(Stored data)
== == ==

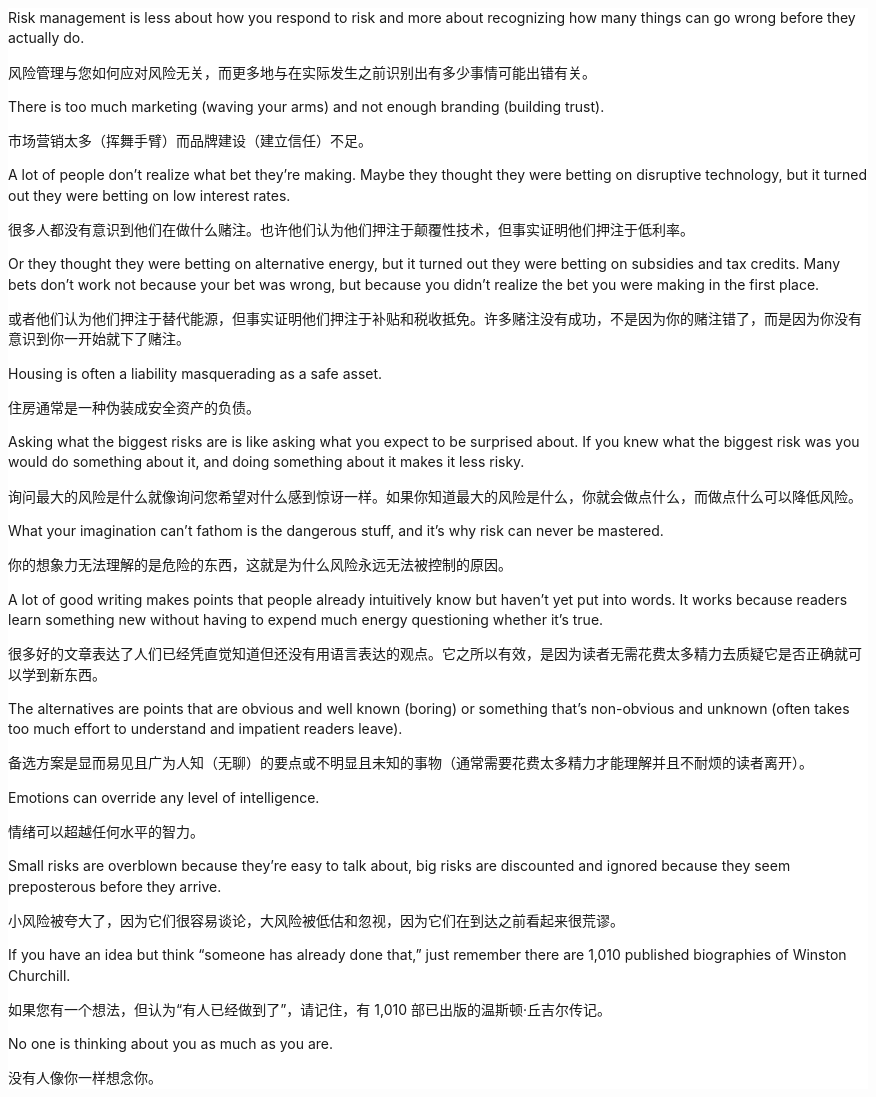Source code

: Risk management is less about how you respond to risk and more about recognizing how many things can go wrong before they actually do.  

风险管理与您如何应对风险无关，而更多地与在实际发生之前识别出有多少事情可能出错有关。

There is too much marketing (waving your arms) and not enough branding (building trust).  

市场营销太多（挥舞手臂）而品牌建设（建立信任）不足。

A lot of people don’t realize what bet they’re making. Maybe they thought they were betting on disruptive technology, but it turned out they were betting on low interest rates.  

很多人都没有意识到他们在做什么赌注。也许他们认为他们押注于颠覆性技术，但事实证明他们押注于低利率。  

Or they thought they were betting on alternative energy, but it turned out they were betting on subsidies and tax credits. Many bets don’t work not because your bet was wrong, but because you didn’t realize the bet you were making in the first place.  

或者他们认为他们押注于替代能源，但事实证明他们押注于补贴和税收抵免。许多赌注没有成功，不是因为你的赌注错了，而是因为你没有意识到你一开始就下了赌注。

Housing is often a liability masquerading as a safe asset.  

住房通常是一种伪装成安全资产的负债。

Asking what the biggest risks are is like asking what you expect to be surprised about. If you knew what the biggest risk was you would do something about it, and doing something about it makes it less risky.  

询问最大的风险是什么就像询问您希望对什么感到惊讶一样。如果你知道最大的风险是什么，你就会做点什么，而做点什么可以降低风险。  

What your imagination can’t fathom is the dangerous stuff, and it’s why risk can never be mastered.  

你的想象力无法理解的是危险的东西，这就是为什么风险永远无法被控制的原因。

A lot of good writing makes points that people already intuitively know but haven’t yet put into words. It works because readers learn something new without having to expend much energy questioning whether it’s true.  

很多好的文章表达了人们已经凭直觉知道但还没有用语言表达的观点。它之所以有效，是因为读者无需花费太多精力去质疑它是否正确就可以学到新东西。  

The alternatives are points that are obvious and well known (boring) or something that’s non-obvious and unknown (often takes too much effort to understand and impatient readers leave).  

备选方案是显而易见且广为人知（无聊）的要点或不明显且未知的事物（通常需要花费太多精力才能理解并且不耐烦的读者离开）。

Emotions can override any level of intelligence.  

情绪可以超越任何水平的智力。

Small risks are overblown because they’re easy to talk about, big risks are discounted and ignored because they seem preposterous before they arrive.  

小风险被夸大了，因为它们很容易谈论，大风险被低估和忽视，因为它们在到达之前看起来很荒谬。

If you have an idea but think “someone has already done that,” just remember there are 1,010 published biographies of Winston Churchill.  

如果您有一个想法，但认为“有人已经做到了”，请记住，有 1,010 部已出版的温斯顿·丘吉尔传记。

No one is thinking about you as much as you are.  

没有人像你一样想念你。
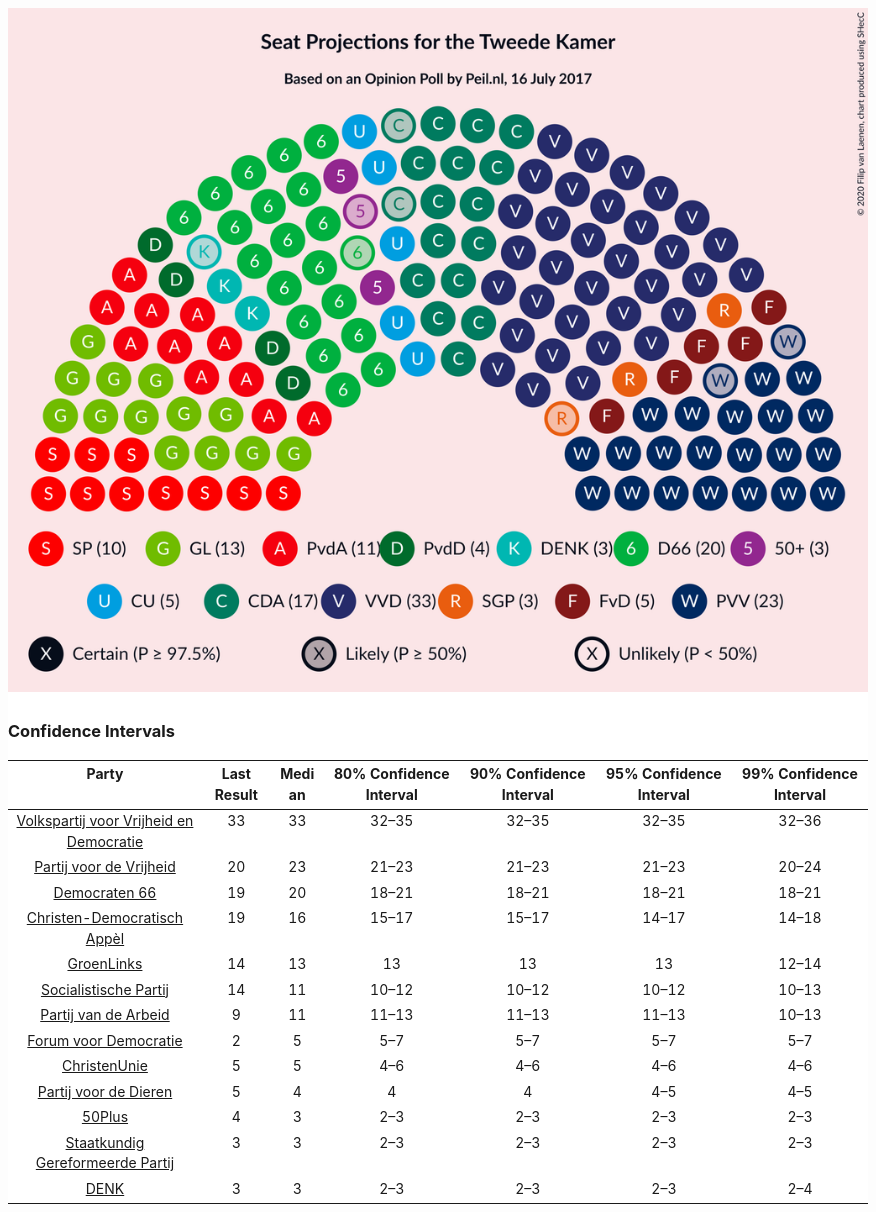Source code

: ![Graph with seating plan not yet produced](2017-07-16-Peilnl-seating-plan.png "Seating Plan")

### Confidence Intervals

| Party | Last Result | Median | 80% Confidence Interval | 90% Confidence Interval | 95% Confidence Interval | 99% Confidence Interval |
|:-----:|:-----------:|:------:|:-----------------------:|:-----------------------:|:-----------------------:|:-----------------------:|
| <a href="#volkspartij-voor-vrijheid-en-democratie">Volkspartij voor Vrijheid en Democratie</a> | 33 | 33 | 32–35 |32–35 |32–35 |32–36 |
| <a href="#partij-voor-de-vrijheid">Partij voor de Vrijheid</a> | 20 | 23 | 21–23 |21–23 |21–23 |20–24 |
| <a href="#democraten-66">Democraten 66</a> | 19 | 20 | 18–21 |18–21 |18–21 |18–21 |
| <a href="#christen-democratisch-appèl">Christen-Democratisch Appèl</a> | 19 | 16 | 15–17 |15–17 |14–17 |14–18 |
| <a href="#groenlinks">GroenLinks</a> | 14 | 13 | 13 |13 |13 |12–14 |
| <a href="#socialistische-partij">Socialistische Partij</a> | 14 | 11 | 10–12 |10–12 |10–12 |10–13 |
| <a href="#partij-van-de-arbeid">Partij van de Arbeid</a> | 9 | 11 | 11–13 |11–13 |11–13 |10–13 |
| <a href="#forum-voor-democratie">Forum voor Democratie</a> | 2 | 5 | 5–7 |5–7 |5–7 |5–7 |
| <a href="#christenunie">ChristenUnie</a> | 5 | 5 | 4–6 |4–6 |4–6 |4–6 |
| <a href="#partij-voor-de-dieren">Partij voor de Dieren</a> | 5 | 4 | 4 |4 |4–5 |4–5 |
| <a href="#50plus">50Plus</a> | 4 | 3 | 2–3 |2–3 |2–3 |2–3 |
| <a href="#staatkundig-gereformeerde-partij">Staatkundig Gereformeerde Partij</a> | 3 | 3 | 2–3 |2–3 |2–3 |2–3 |
| <a href="#denk">DENK</a> | 3 | 3 | 2–3 |2–3 |2–3 |2–4 |
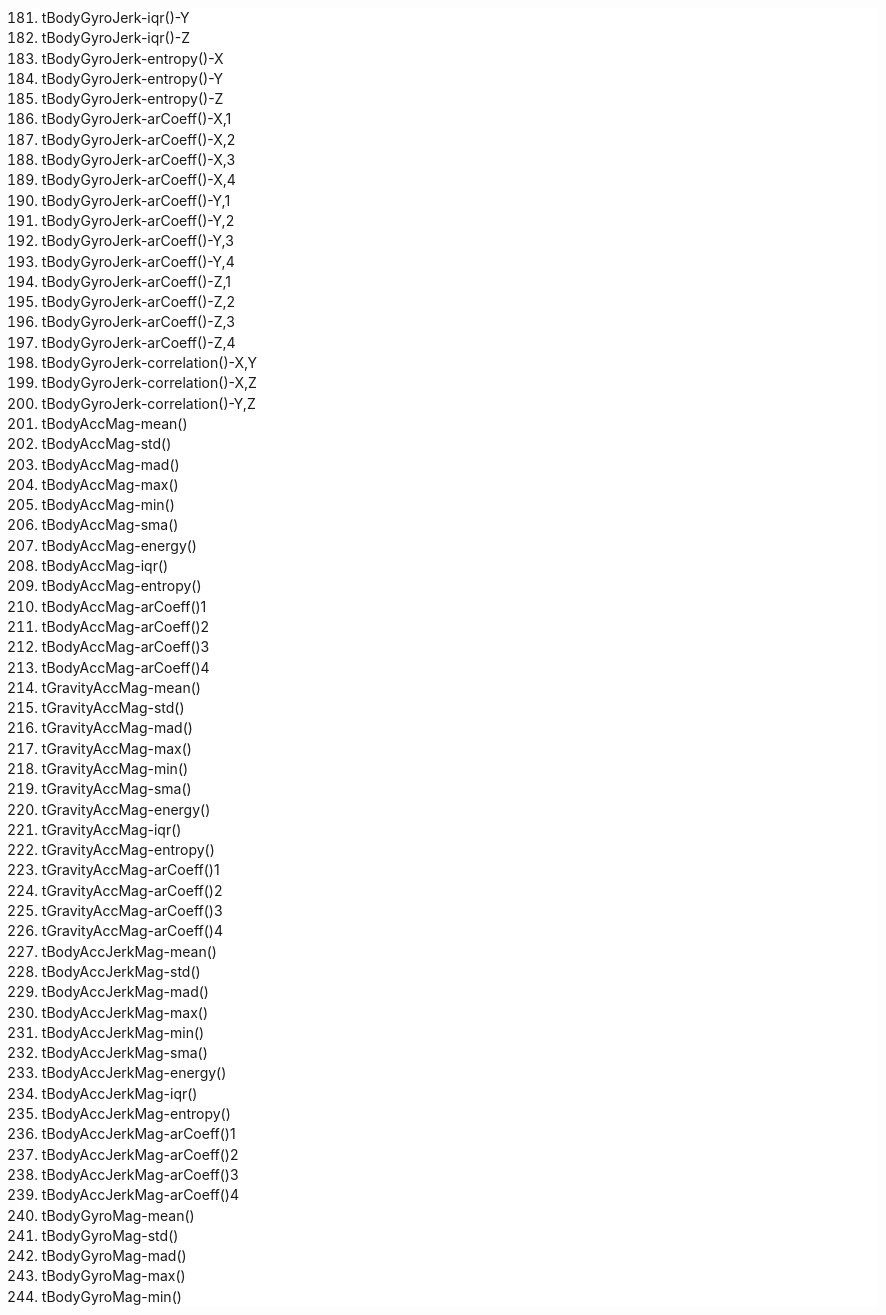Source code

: 181. tBodyGyroJerk-iqr()-Y
182. tBodyGyroJerk-iqr()-Z
183. tBodyGyroJerk-entropy()-X
184. tBodyGyroJerk-entropy()-Y
185. tBodyGyroJerk-entropy()-Z
186. tBodyGyroJerk-arCoeff()-X,1
187. tBodyGyroJerk-arCoeff()-X,2
188. tBodyGyroJerk-arCoeff()-X,3
189. tBodyGyroJerk-arCoeff()-X,4
190. tBodyGyroJerk-arCoeff()-Y,1
191. tBodyGyroJerk-arCoeff()-Y,2
192. tBodyGyroJerk-arCoeff()-Y,3
193. tBodyGyroJerk-arCoeff()-Y,4
194. tBodyGyroJerk-arCoeff()-Z,1
195. tBodyGyroJerk-arCoeff()-Z,2
196. tBodyGyroJerk-arCoeff()-Z,3
197. tBodyGyroJerk-arCoeff()-Z,4
198. tBodyGyroJerk-correlation()-X,Y
199. tBodyGyroJerk-correlation()-X,Z
200. tBodyGyroJerk-correlation()-Y,Z
201. tBodyAccMag-mean()
202. tBodyAccMag-std()
203. tBodyAccMag-mad()
204. tBodyAccMag-max()
205. tBodyAccMag-min()
206. tBodyAccMag-sma()
207. tBodyAccMag-energy()
208. tBodyAccMag-iqr()
209. tBodyAccMag-entropy()
210. tBodyAccMag-arCoeff()1
211. tBodyAccMag-arCoeff()2
212. tBodyAccMag-arCoeff()3
213. tBodyAccMag-arCoeff()4
214. tGravityAccMag-mean()
215. tGravityAccMag-std()
216. tGravityAccMag-mad()
217. tGravityAccMag-max()
218. tGravityAccMag-min()
219. tGravityAccMag-sma()
220. tGravityAccMag-energy()
221. tGravityAccMag-iqr()
222. tGravityAccMag-entropy()
223. tGravityAccMag-arCoeff()1
224. tGravityAccMag-arCoeff()2
225. tGravityAccMag-arCoeff()3
226. tGravityAccMag-arCoeff()4
227. tBodyAccJerkMag-mean()
228. tBodyAccJerkMag-std()
229. tBodyAccJerkMag-mad()
230. tBodyAccJerkMag-max()
231. tBodyAccJerkMag-min()
232. tBodyAccJerkMag-sma()
233. tBodyAccJerkMag-energy()
234. tBodyAccJerkMag-iqr()
235. tBodyAccJerkMag-entropy()
236. tBodyAccJerkMag-arCoeff()1
237. tBodyAccJerkMag-arCoeff()2
238. tBodyAccJerkMag-arCoeff()3
239. tBodyAccJerkMag-arCoeff()4
240. tBodyGyroMag-mean()
241. tBodyGyroMag-std()
242. tBodyGyroMag-mad()
243. tBodyGyroMag-max()
244. tBodyGyroMag-min()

== == ==

_PROBLEM:_ Identify every line in the material above that contains the word "wrong", treating uppercase and lowercase as different, and copy each of those lines.

_ANSWER BOX:_
: Risk management is less about how you respond to risk and more about recognizing how many things can go wrong before they actually do.  
Or they thought they were betting on alternative energy, but it turned out they were betting on subsidies and tax credits. Many bets don’t work not because your bet was wrong, but because you didn’t realize the bet you were making in the first place.  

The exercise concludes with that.